> **Aim of the exercise**
Leave out every line before the one containing "thumb mcp: (112, 69)", and set down that line and the rest through the end of the listing exactly.
↓
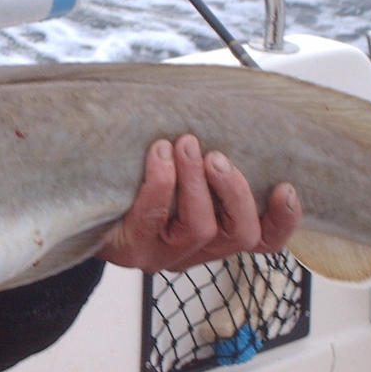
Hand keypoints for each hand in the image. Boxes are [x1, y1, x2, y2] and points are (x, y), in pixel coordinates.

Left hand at [97, 134, 300, 273]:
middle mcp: (198, 252)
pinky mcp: (133, 252)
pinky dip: (159, 182)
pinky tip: (158, 154)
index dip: (284, 220)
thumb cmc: (143, 185)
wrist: (85, 208)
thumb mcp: (186, 174)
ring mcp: (166, 256)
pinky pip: (152, 219)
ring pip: (201, 228)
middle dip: (233, 190)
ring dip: (196, 181)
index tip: (285, 186)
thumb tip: (239, 115)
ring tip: (186, 145)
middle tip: (216, 155)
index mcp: (220, 237)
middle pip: (240, 235)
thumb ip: (212, 161)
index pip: (266, 241)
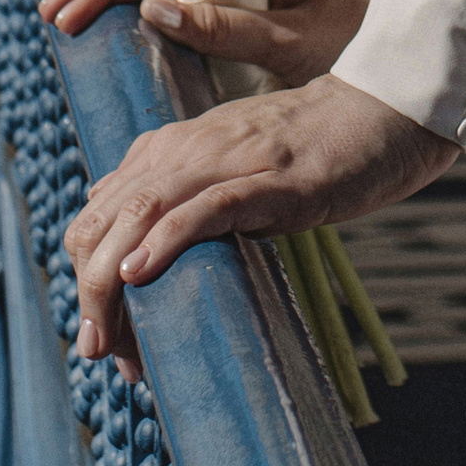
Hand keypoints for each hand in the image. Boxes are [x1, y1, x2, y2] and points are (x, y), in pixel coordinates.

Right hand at [38, 0, 374, 86]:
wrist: (412, 48)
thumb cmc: (362, 42)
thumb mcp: (294, 42)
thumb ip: (228, 28)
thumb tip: (150, 10)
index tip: (67, 12)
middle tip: (50, 15)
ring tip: (68, 21)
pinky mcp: (247, 11)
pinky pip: (183, 1)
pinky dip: (141, 10)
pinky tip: (118, 31)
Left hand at [63, 75, 456, 378]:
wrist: (380, 111)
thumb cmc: (307, 147)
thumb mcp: (226, 165)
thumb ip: (174, 189)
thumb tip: (120, 235)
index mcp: (167, 148)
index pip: (93, 220)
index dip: (85, 282)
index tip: (106, 340)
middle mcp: (183, 149)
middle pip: (102, 223)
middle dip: (89, 295)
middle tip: (105, 354)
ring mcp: (227, 160)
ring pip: (139, 215)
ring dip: (110, 283)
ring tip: (110, 339)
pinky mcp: (271, 178)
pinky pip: (205, 206)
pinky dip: (164, 239)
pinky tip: (141, 273)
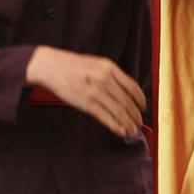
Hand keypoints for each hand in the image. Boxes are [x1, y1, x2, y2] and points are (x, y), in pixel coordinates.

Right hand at [26, 46, 145, 138]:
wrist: (51, 66)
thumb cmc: (72, 65)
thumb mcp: (96, 63)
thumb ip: (111, 75)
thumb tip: (125, 91)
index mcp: (109, 67)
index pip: (132, 86)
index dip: (140, 99)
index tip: (143, 107)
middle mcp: (105, 79)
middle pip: (127, 101)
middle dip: (135, 115)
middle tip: (139, 122)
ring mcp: (96, 91)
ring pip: (118, 111)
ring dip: (128, 123)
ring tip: (132, 130)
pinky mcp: (86, 102)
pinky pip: (105, 116)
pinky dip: (115, 125)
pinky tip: (121, 130)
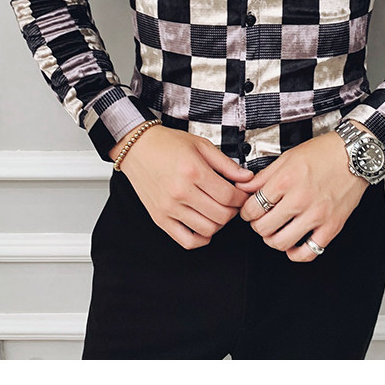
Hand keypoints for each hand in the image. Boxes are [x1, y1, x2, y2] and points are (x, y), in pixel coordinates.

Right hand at [116, 124, 254, 249]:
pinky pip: (186, 241)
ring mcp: (169, 208)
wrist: (138, 147)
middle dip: (233, 211)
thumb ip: (226, 164)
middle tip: (232, 202)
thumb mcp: (201, 145)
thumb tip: (247, 178)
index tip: (242, 195)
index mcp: (193, 171)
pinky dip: (200, 238)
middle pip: (221, 215)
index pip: (229, 196)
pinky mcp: (160, 218)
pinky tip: (204, 226)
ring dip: (219, 224)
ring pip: (207, 230)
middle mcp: (181, 192)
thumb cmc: (168, 144)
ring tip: (218, 211)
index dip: (242, 198)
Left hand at [234, 124, 369, 261]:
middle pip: (264, 227)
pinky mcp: (332, 226)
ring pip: (282, 242)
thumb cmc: (323, 152)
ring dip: (272, 240)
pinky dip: (296, 254)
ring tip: (274, 231)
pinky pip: (310, 252)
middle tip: (260, 220)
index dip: (246, 212)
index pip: (253, 207)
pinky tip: (293, 245)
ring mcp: (316, 215)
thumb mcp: (287, 157)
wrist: (354, 154)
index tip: (249, 211)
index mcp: (285, 180)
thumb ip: (263, 176)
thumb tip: (243, 188)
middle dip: (257, 225)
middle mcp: (299, 199)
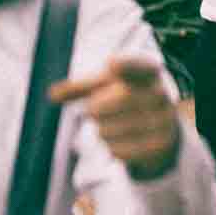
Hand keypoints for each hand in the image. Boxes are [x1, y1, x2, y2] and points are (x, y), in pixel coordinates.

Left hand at [49, 58, 180, 180]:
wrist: (160, 127)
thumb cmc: (127, 99)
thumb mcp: (106, 87)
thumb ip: (81, 87)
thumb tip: (52, 94)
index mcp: (148, 73)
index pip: (138, 66)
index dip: (126, 65)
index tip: (110, 65)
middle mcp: (160, 94)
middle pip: (120, 98)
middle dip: (97, 107)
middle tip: (94, 111)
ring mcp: (163, 120)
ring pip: (113, 128)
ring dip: (102, 130)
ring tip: (110, 127)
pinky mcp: (159, 145)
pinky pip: (120, 150)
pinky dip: (112, 148)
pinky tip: (119, 141)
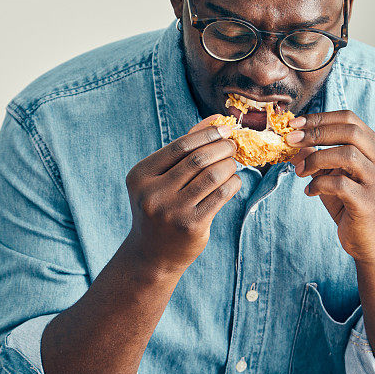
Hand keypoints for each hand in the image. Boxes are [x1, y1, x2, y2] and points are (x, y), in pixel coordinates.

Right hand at [125, 115, 240, 271]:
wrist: (152, 254)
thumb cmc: (160, 206)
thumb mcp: (161, 177)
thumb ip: (184, 148)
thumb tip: (215, 119)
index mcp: (140, 176)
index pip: (180, 146)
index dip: (207, 134)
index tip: (225, 128)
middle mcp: (153, 193)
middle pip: (197, 160)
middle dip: (222, 147)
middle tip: (233, 145)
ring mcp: (172, 211)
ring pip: (212, 176)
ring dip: (229, 165)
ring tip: (233, 163)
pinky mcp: (192, 226)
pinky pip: (220, 195)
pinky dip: (233, 183)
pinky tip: (234, 180)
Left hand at [286, 110, 374, 260]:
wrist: (372, 242)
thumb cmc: (351, 205)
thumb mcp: (334, 175)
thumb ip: (320, 157)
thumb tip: (296, 141)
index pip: (349, 118)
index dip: (319, 118)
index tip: (294, 124)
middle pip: (350, 131)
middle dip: (315, 133)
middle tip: (291, 141)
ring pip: (347, 155)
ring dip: (315, 159)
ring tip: (300, 171)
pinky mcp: (368, 203)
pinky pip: (340, 185)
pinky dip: (319, 184)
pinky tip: (310, 191)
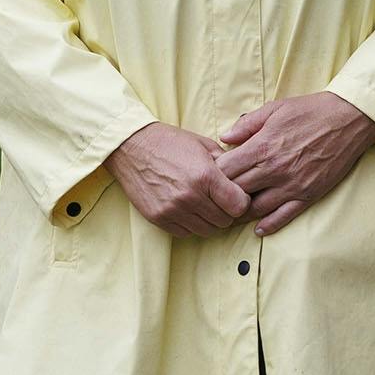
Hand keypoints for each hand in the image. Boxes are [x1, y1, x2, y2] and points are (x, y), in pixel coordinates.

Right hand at [104, 123, 250, 237]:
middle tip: (219, 200)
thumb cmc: (169, 142)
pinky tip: (186, 209)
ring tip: (203, 205)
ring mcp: (173, 210)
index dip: (241, 202)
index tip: (236, 197)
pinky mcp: (158, 218)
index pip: (239, 206)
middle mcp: (190, 196)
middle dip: (226, 212)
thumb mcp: (203, 144)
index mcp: (206, 176)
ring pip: (206, 230)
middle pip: (224, 221)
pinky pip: (185, 232)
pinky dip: (190, 224)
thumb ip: (225, 163)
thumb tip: (242, 178)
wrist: (132, 146)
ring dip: (208, 220)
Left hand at [214, 92, 374, 236]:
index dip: (213, 174)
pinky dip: (268, 225)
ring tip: (233, 212)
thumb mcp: (275, 108)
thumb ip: (246, 124)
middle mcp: (274, 170)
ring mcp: (291, 185)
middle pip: (236, 191)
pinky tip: (258, 228)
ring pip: (256, 208)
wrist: (348, 119)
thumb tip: (224, 138)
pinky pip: (283, 216)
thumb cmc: (311, 110)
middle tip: (217, 196)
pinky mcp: (308, 195)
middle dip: (223, 194)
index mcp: (261, 147)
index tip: (211, 174)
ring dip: (242, 212)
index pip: (225, 170)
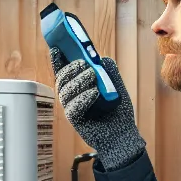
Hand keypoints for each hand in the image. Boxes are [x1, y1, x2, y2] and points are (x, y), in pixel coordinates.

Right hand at [49, 47, 144, 169]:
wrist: (123, 133)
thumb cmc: (118, 109)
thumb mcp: (115, 84)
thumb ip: (107, 69)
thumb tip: (98, 57)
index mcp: (78, 85)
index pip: (64, 69)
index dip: (58, 59)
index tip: (57, 48)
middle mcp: (72, 95)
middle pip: (61, 79)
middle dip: (70, 68)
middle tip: (83, 63)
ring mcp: (72, 107)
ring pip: (65, 91)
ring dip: (78, 80)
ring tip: (92, 76)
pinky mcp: (76, 120)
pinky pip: (73, 107)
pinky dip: (83, 98)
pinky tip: (94, 93)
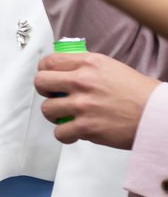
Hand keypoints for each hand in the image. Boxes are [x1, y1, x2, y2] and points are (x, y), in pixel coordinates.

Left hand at [34, 50, 156, 147]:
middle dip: (45, 91)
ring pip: (47, 109)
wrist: (157, 114)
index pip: (49, 62)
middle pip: (40, 82)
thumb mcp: (112, 69)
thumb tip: (67, 73)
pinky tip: (76, 132)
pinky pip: (59, 132)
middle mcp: (83, 81)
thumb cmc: (140, 93)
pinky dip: (66, 135)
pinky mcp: (86, 127)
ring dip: (55, 115)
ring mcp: (83, 105)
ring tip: (68, 116)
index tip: (49, 78)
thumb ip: (87, 69)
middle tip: (56, 96)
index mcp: (89, 63)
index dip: (45, 71)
↑
> **Solution to the exercise**
thumb mcp: (112, 69)
thumb tip: (67, 73)
pinky tip: (76, 132)
pinky pip: (59, 132)
middle mcp: (83, 81)
thumb cmc: (140, 93)
pinky dip: (66, 135)
pinky mcp: (86, 127)
ring dip: (55, 115)
ring mcp: (83, 105)
ring tip: (68, 116)
index tip: (49, 78)
thumb ip: (87, 69)
middle tip: (56, 96)
index mcp: (89, 63)
index dip: (45, 71)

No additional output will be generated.